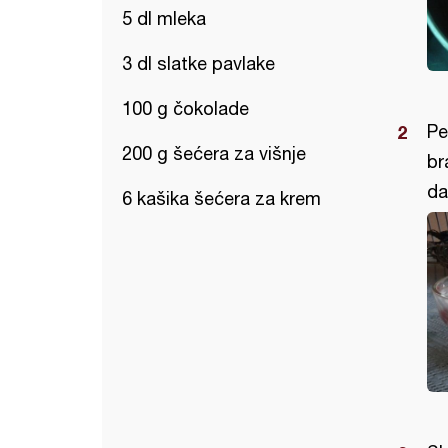
5 dl mleka
3 dl slatke pavlake
100 g čokolade
Pe
200 g šećera za višnje
br
da
6 kašika šećera za krem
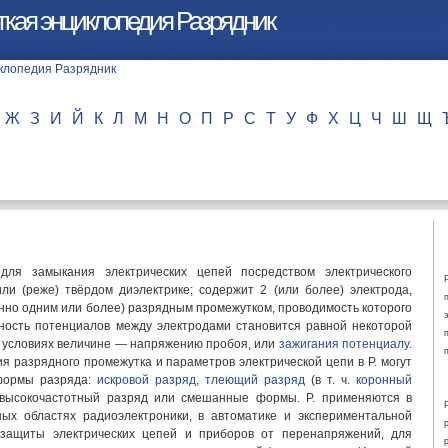
ткая энциклопедия Разрядник
Ж
З
И
Й
К
Л
М
Н
О
П
Р
С
Т
У
Ф
Х
Ц
Ч
Ш
Щ
 для замыкания электрических цепей посредством электрического
или (реже) твёрдом диэлектрике; содержит 2 (или более) электрода,
нно одним или более) разрядным промежутком, проводимость которого
зность потенциалов между электродами становится равной некоторой
 условиях величине — напряжению пробоя, или
зажигания потенциалу
.
ия разрядного промежутка и параметров электрической цепи в Р. могут
формы разряда:
искровой разряд
,
тлеющий разряд
(в т. ч.
коронный
 высокочастотный разряд или смешанные формы. Р. применяются в
ных областях радиоэлектроники, в автоматике и экспериментальной
 защиты электрических цепей и приборов от перенапряжений, для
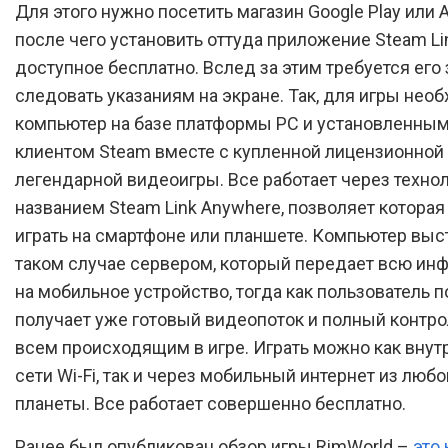
Для этого нужно посетить магазин Google Play или A
после чего установить оттуда приложение Steam Li
доступное бесплатно. Вслед за этим требуется его 
следовать указаниям на экране. Так, для игры нео
компьютер на базе платформы PC и установленным
клиентом Steam вместе с купленной лицензионной
легендарной видеоигры. Все работает через техно
названием Steam Link Anywhere, позволяет которая
играть на смартфоне или планшете. Компьютер выс
таком случае сервером, который передает всю и
на мобильное устройство, тогда как пользователь 
получает уже готовый видеопоток и полный контро
всем происходящим в игре. Играть можно как внут
сети Wi-Fi, так и через мобильный интернет из любо
планеты. Все работает совершенно бесплатно.
Ранее был опубликован обзор игры RimWorld –
это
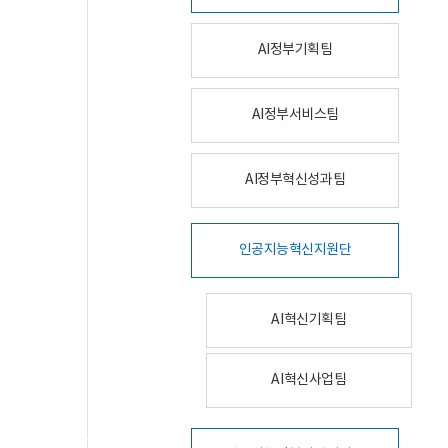
AI정부기획팀
AI정부서비스팀
AI정부혁신성과팀
인공지능혁신지원단
AI혁신기획팀
AI혁신사업팀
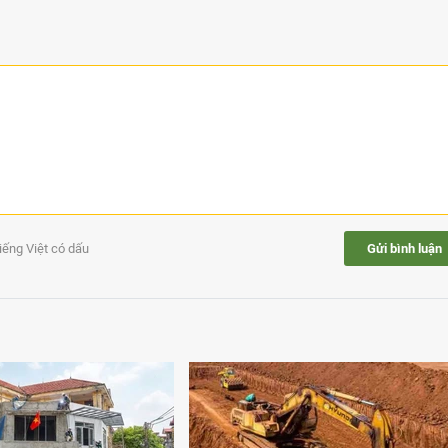
tiếng Việt có dấu
Gửi bình luận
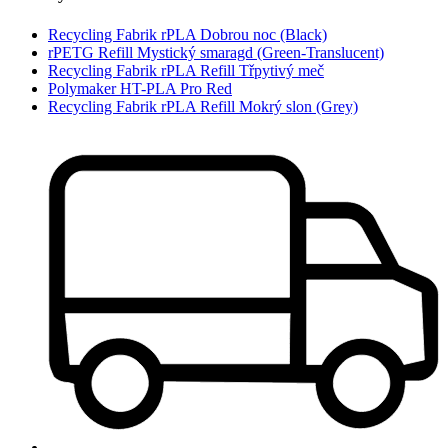
Recycling Fabrik rPLA Dobrou noc (Black)
rPETG Refill Mystický smaragd (Green-Translucent)
Recycling Fabrik rPLA Refill Třpytivý meč
Polymaker HT-PLA Pro Red
Recycling Fabrik rPLA Refill Mokrý slon (Grey)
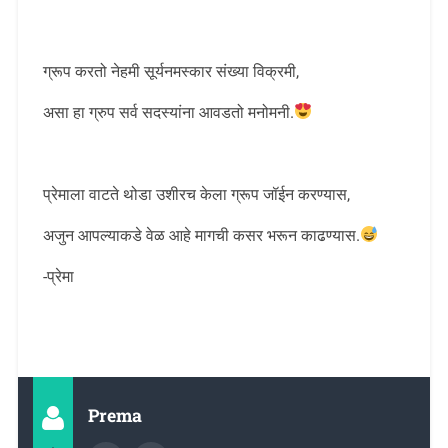
ग्रूप करतो नेहमी सूर्यनमस्कार संख्या विक्रमी,
असा हा ग्रुप सर्व सदस्यांना आवडतो मनोमनी.
प्रेमाला वाटते थोडा उशीरच केला ग्रूप जॉईन करण्यास,
अजुन आपल्याकडे वेळ आहे मागची कसर भरून काढण्यास.
-प्रेमा
Prema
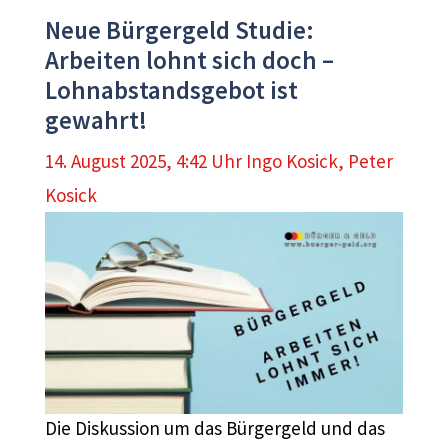
Neue Bürgergeld Studie:
Arbeiten lohnt sich doch –
Lohnabstandsgebot ist
gewahrt!
14. August 2025, 4:42 Uhr
Ingo Kosick
,
Peter
Kosick
Die Diskussion um das Bürgergeld und das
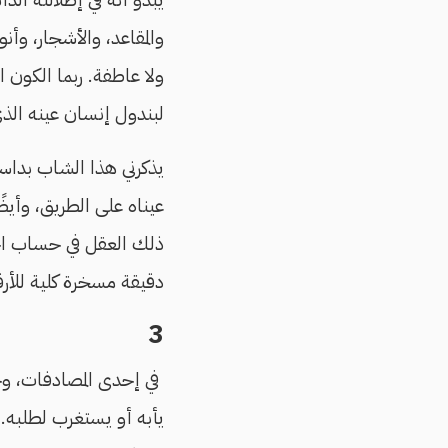
والمقاعد، والأشجار، وأن
ولا عاطفة. ربما الكون ا
لبندول إنسان عينه ال
يذكرني هذا الشاب بدا
عيناه على الطريق، وأيض
ذلك العقل في حساب احتم
دقيقة مسخرة كلية للأرق
3
في إحدى المصادفات، وجد
يأبه أو يستغرب لطلبه.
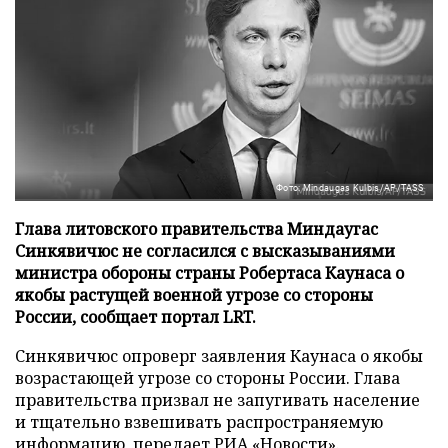
Фото: Mindaugas Kulbis/AP/TASS
Глава литовского правительства Миндаугас
Синкявичюс не согласился с высказываниями
министра обороны страны Робертаса Каунаса о
якобы растущей военной угрозе со стороны
России, сообщает портал LRT.
Синкявичюс опроверг заявления Каунаса о якобы
возрастающей угрозе со стороны России. Глава
правительства призвал не запугивать население
и тщательно взвешивать распространяемую
информацию, передает
РИА «Новости»
.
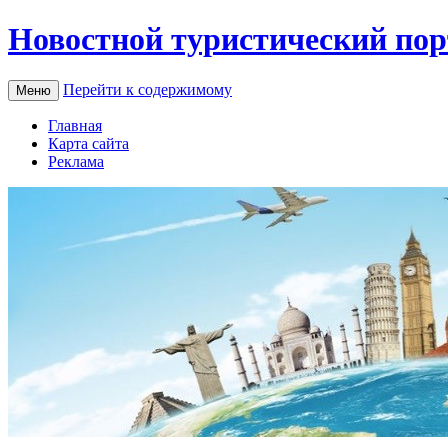
Новостной туристический пор
Перейти к содержимому
Меню
Главная
Карта сайта
Реклама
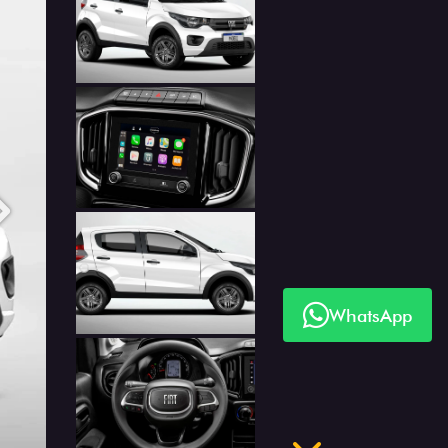
Anterior
Próximo
WhatsApp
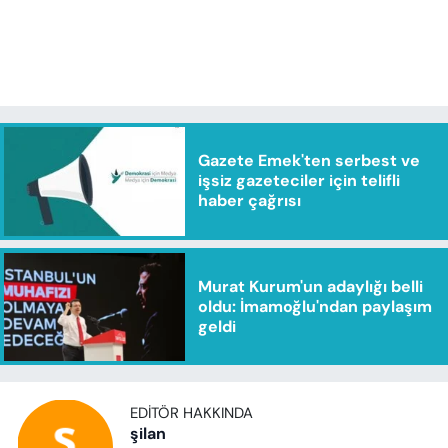
Gazete Emek'ten serbest ve
işsiz gazeteciler için telifli
haber çağrısı
Murat Kurum'un adaylığı belli
oldu: İmamoğlu'ndan paylaşım
geldi
EDITÖR HAKKINDA
şilan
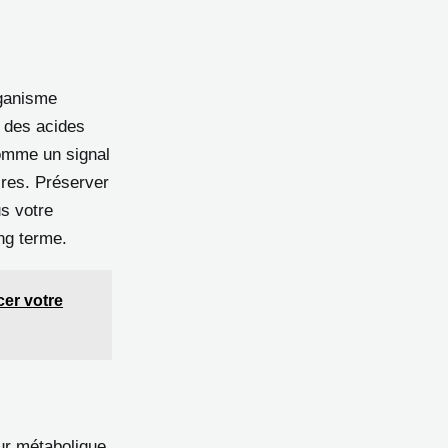
rganisme
 des acides
comme un signal
ires. Préserver
us votre
ong terme.
cer votre
ur métabolique.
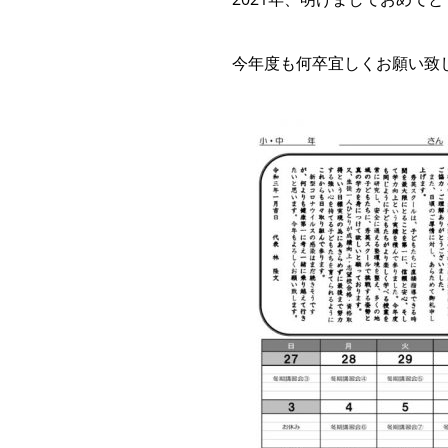
今年度も何卒宜しくお願い致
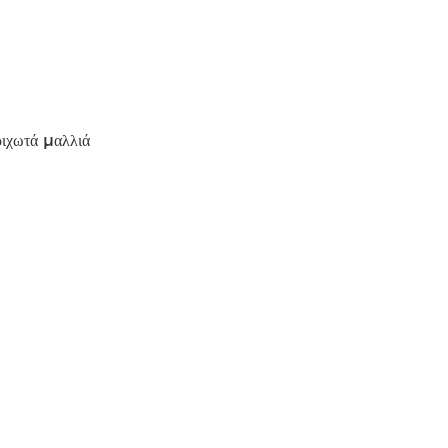
ριχωτά μαλλιά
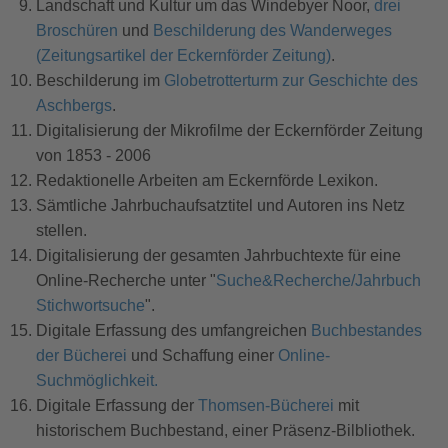
Landschaft und Kultur um das Windebyer Noor,
drei
Broschüren
und
Beschilderung des Wanderweges
(Zeitungsartikel der Eckernförder Zeitung)
.
Beschilderung im
Globetrotterturm zur Geschichte des
Aschbergs
.
Digitalisierung der Mikrofilme der Eckernförder Zeitung
von 1853 - 2006
Redaktionelle Arbeiten am Eckernförde Lexikon.
Sämtliche Jahrbuchaufsatztitel und Autoren ins Netz
stellen.
Digitalisierung der gesamten Jahrbuchtexte für eine
Online-Recherche unter "
Suche&Recherche/Jahrbuch
Stichwortsuche
".
Digitale Erfassung des umfangreichen
Buchbestandes
der Bücherei
und Schaffung einer
Online-
Suchmöglichkeit.
Digitale Erfassung der
Thomsen-Bücherei
mit
historischem Buchbestand, einer Präsenz-Bilbliothek.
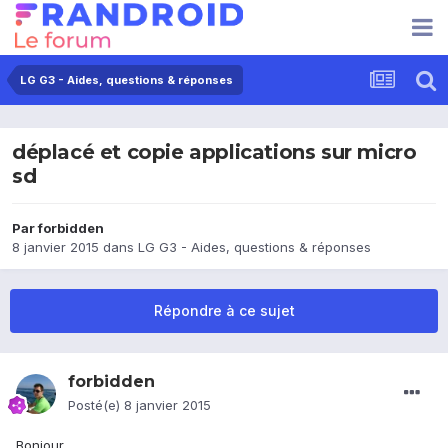
LG G3 - Aides, questions & réponses
déplacé et copie applications sur micro
sd
Par
forbidden
8 janvier 2015
dans
LG G3 - Aides, questions & réponses
Répondre à ce sujet
forbidden
Posté(e)
8 janvier 2015
Bonjour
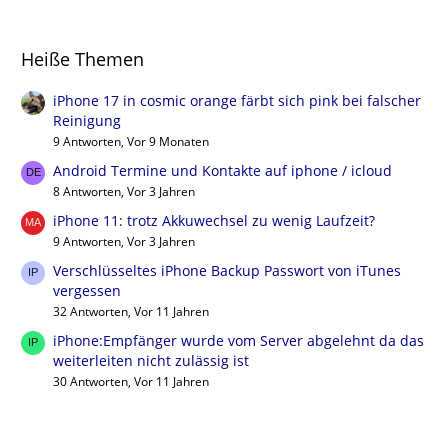
Heiße Themen
iPhone 17 in cosmic orange färbt sich pink bei falscher
Reinigung
9 Antworten, Vor 9 Monaten
Android Termine und Kontakte auf iphone / icloud
8 Antworten, Vor 3 Jahren
iPhone 11: trotz Akkuwechsel zu wenig Laufzeit?
9 Antworten, Vor 3 Jahren
Verschlüsseltes iPhone Backup Passwort von iTunes
vergessen
32 Antworten, Vor 11 Jahren
iPhone:Empfänger wurde vom Server abgelehnt da das
weiterleiten nicht zulässig ist
30 Antworten, Vor 11 Jahren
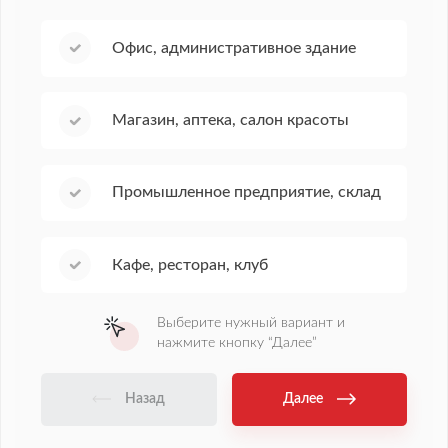
Офис, административное здание
Оставте заявку
Магазин, аптека, салон красоты
zakaz@pozhcentre.ru
Промышленное предприятие, склад
Ваше имя
Номер телефона
Кафе, ресторан, клуб
Выберите нужный вариант и
Оставить заявку
нажмите кнопку “Далее”
Нажимая кнопку “Оставить заявку” вы соглашаетесь с
Назад
Далее
Политикой конфиденциальности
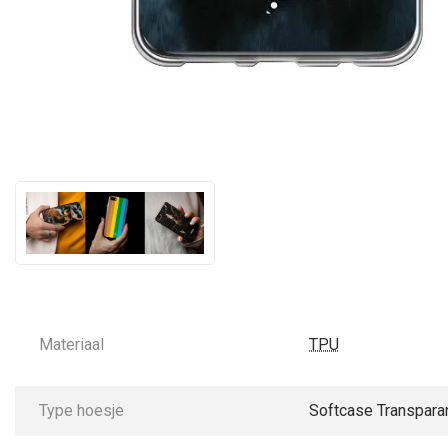
Materiaal
TPU
Type hoesje
Softcase Transpara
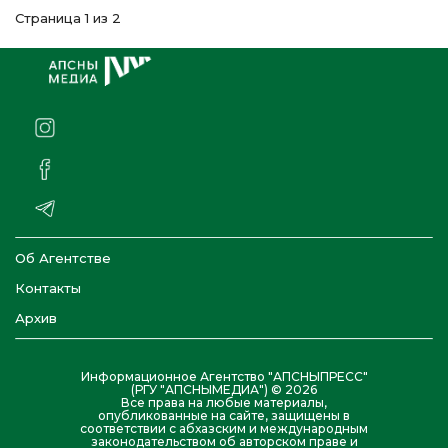
Страница 1 из 2
Об Агентстве
Контакты
Архив
Информационное Агентство "АПСНЫПРЕСС"
(РГУ "АПСНЫМЕДИА") © 2026
Все права на любые материалы,
опубликованные на сайте, защищены в
соответствии с абхазским и международным
законодательством об авторском праве и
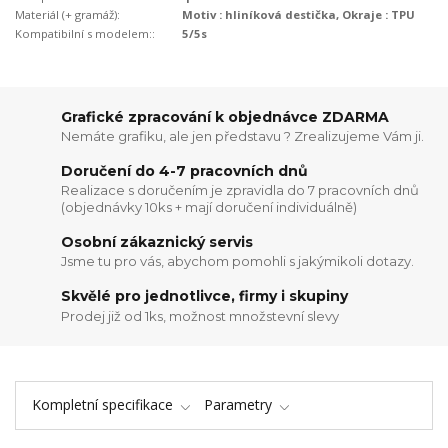
Materiál (+ gramáž):
Motiv : hliníková destička, Okraje : TPU
Kompatibilní s modelem::
5/5s
Grafické zpracování k objednávce ZDARMA
Nemáte grafiku, ale jen představu ? Zrealizujeme Vám ji.
Doručení do 4-7 pracovních dnů
Realizace s doručením je zpravidla do 7 pracovních dnů
(objednávky 10ks + mají doručení individuálně)
Osobní zákaznický servis
Jsme tu pro vás, abychom pomohli s jakýmikoli dotazy.
Skvělé pro jednotlivce, firmy i skupiny
Prodej již od 1ks, možnost množstevní slevy
Kompletní specifikace
Parametry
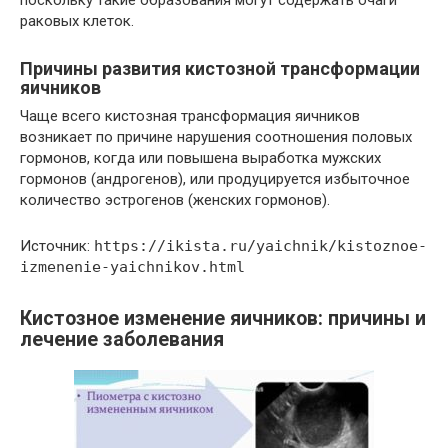
поскольку такие образования могут содержать очаги
раковых клеток.
Причины развития кистозной трансформации
яичников
Чаще всего кистозная трансформация яичников
возникает по причине нарушения соотношения половых
гормонов, когда или повышена выработка мужских
гормонов (андрогенов), или продуцируется избыточное
количество эстрогенов (женских гормонов).
Источник:
https://ikista.ru/yaichnik/kistoznoe-
izmenenie-yaichnikov.html
Кистозное изменение яичников: причины и
лечение заболевания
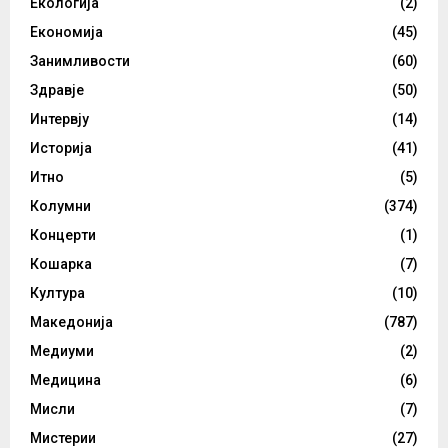
Екологија
(2)
Економија
(45)
Занимливости
(60)
Здравје
(50)
Интервју
(14)
Историја
(41)
Итно
(5)
Колумни
(374)
Концерти
(1)
Кошарка
(7)
Култура
(10)
Македонија
(787)
Медиуми
(2)
Медицина
(6)
Мисли
(7)
Мистерии
(27)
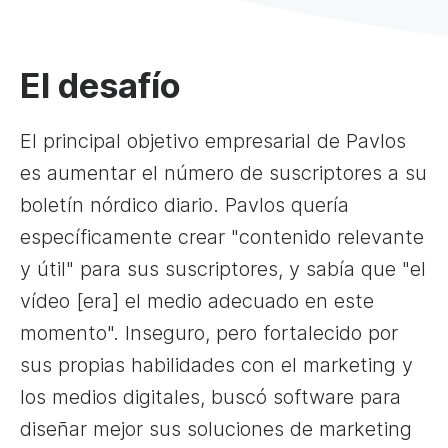
El desafío
El principal objetivo empresarial de Pavlos
es aumentar el número de suscriptores a su
boletín nórdico diario. Pavlos quería
específicamente crear "contenido relevante
y útil" para sus suscriptores, y sabía que "el
vídeo [era] el medio adecuado en este
momento". Inseguro, pero fortalecido por
sus propias habilidades con el marketing y
los medios digitales, buscó software para
diseñar mejor sus soluciones de marketing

....

Starting at the line above that contains "Политикой конфиденциальности", transcribe every line exactly through the line that contains "Jsme tu pro", including that last one, and skip the pictures.

■ **FINAL ANSWER**
Политикой конфиденциальности
Materiaal
TPU
Type hoesje
Softcase Transpara
Страница 1 из 2
Об Агентстве
Контакты
Архив
Информационное Агентство "АПСНЫПРЕСС"
(РГУ "АПСНЫМЕДИА") © 2026
Все права на любые материалы,
опубликованные на сайте, защищены в
соответствии с абхазским и международным
законодательством об авторском праве и
Materiál (+ gramáž):
Motiv : hliníková destička, Okraje : TPU
Kompatibilní s modelem::
5/5s
Grafické zpracování k objednávce ZDARMA
Nemáte grafiku, ale jen představu ? Zrealizujeme Vám ji.
Doručení do 4-7 pracovních dnů
Realizace s doručením je zpravidla do 7 pracovních dnů
(objednávky 10ks + mají doručení individuálně)
Osobní zákaznický servis
Jsme tu pro vás, abychom pomohli s jakýmikoli dotazy.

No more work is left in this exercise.